One possible way of spending retirement is to enroll in marathons, ironmen (or is that ironmans?), ultracycling, etc. all over the country or planet depending on ambition. Last SundayA couple of years ago I completed my first century (actually it turned into 123 miles (197km) since I took a wrong turn at some point) which was quite fun — as time passes it seems increasingly fun, go figure — and not as hard as I expected. Given that I was still feeling fresh, I played a game of hockey afterwards which led me to suggest to DW that I should do an ironman at some point (gotta try everything once).

So here are my observations regarding spending “retirement” doing endurance events.

  1. Unlike less demanding sports, traditionally played by older retirees, like golf, fly fishing, It is a way to keep in shape. Young people (under 25) tend to take being healthy for granted, whereas older people mostly have to work for it.
  2. Training for endurance requires a time commitment of 1-3 hours a day.
  3. One gets to see nature up close. It’s one thing to drive a car up to a summit to watch the view. It’s an entirely different experience spending an hour or more climbing it. Doing that compares to the car experience as the car experience compares watching the mountain on TV.
  4. One gets to meet interesting people and go interesting places. Many people seemed to know each other from previous events. Also one can get interesting t-shirts.
  5. These hobbies can be as expensive as one wants to make them. Since the events are generally noncompetitive, paying $1000’s of dollars for equipment that shave a few minutes off every hour is unnecessary.
  6. One major cost is travel costs. This can include gas (or even airfare) to the event plus food and hotel. The entrance fee comes on top of that.
  7. Another cost is food. I found myself eating a lot more. If a 40 mile training ride is worth 1800kcal that’s almost a day’s worth of food meaning that I would be eating twice as much. Most of those calories come in the form of rice and beans, but it’s still a factor.
  8. The bike wears out — especially when ridden for 5000-10000 miles a year. I figure 10-20% of the bike’s cost each year in depreciation and maintenance.
  9. For those who are used to using their brain all day, it is very liberating to engage in something that requires little abstract reasoning and is felt directly by the body.
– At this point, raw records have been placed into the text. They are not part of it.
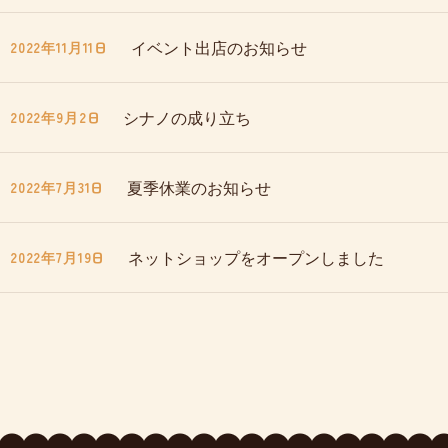
イベント出店のお知らせ
2022年11月11日
シナノの成り立ち
2022年9月2日
夏季休業のお知らせ
2022年7月31日
ネットショップをオープンしました
2022年7月19日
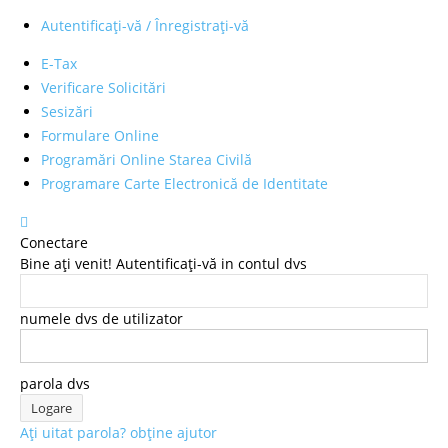
Autentificați-vă / Înregistrați-vă
E-Tax
Verificare Solicitări
Sesizări
Formulare Online
Programări Online Starea Civilă
Programare Carte Electronică de Identitate
Conectare
Bine ați venit! Autentificați-vă in contul dvs
numele dvs de utilizator
parola dvs
Ați uitat parola? obține ajutor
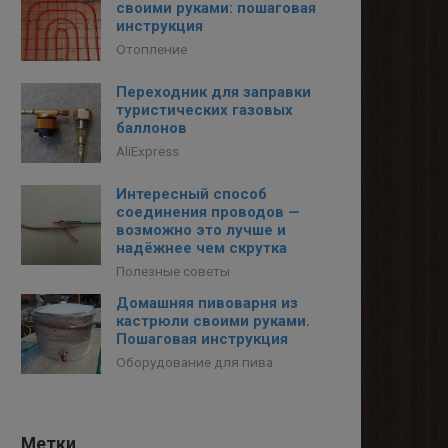
своими руками: пошаговая
инструкция
Отопление
Переходник для заправки
туристических газовых
баллонов
AliExpress
Интересный способ
соединения проводов —
возможно это лучше и
надёжнее чем скрутка
Полезные советы
Домашняя пивоварня из
кастрюли своими руками.
Пошаговая инструкция
Оборудование для пива
Метки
All in all, I don’t think training and participating would be sufficiently self-actualizing in the long run. I think the challenge would too easy after a short while (the pinnacle of the century ride seems to be Mt Whitney, the Death ride and various events in Death Valley – correct me if I’m wrong). Related to this of course are events where the learning curve is steeper like RAAM, adventure racing, tris, and even riding around the world. Centuries for me would not provide 24/7 levels of fun like other things do. Remaining with the century events, doing SAG support and helping other riders finish may be a meaningful endeavor.

Originally posted 2008-05-05 21:29:52.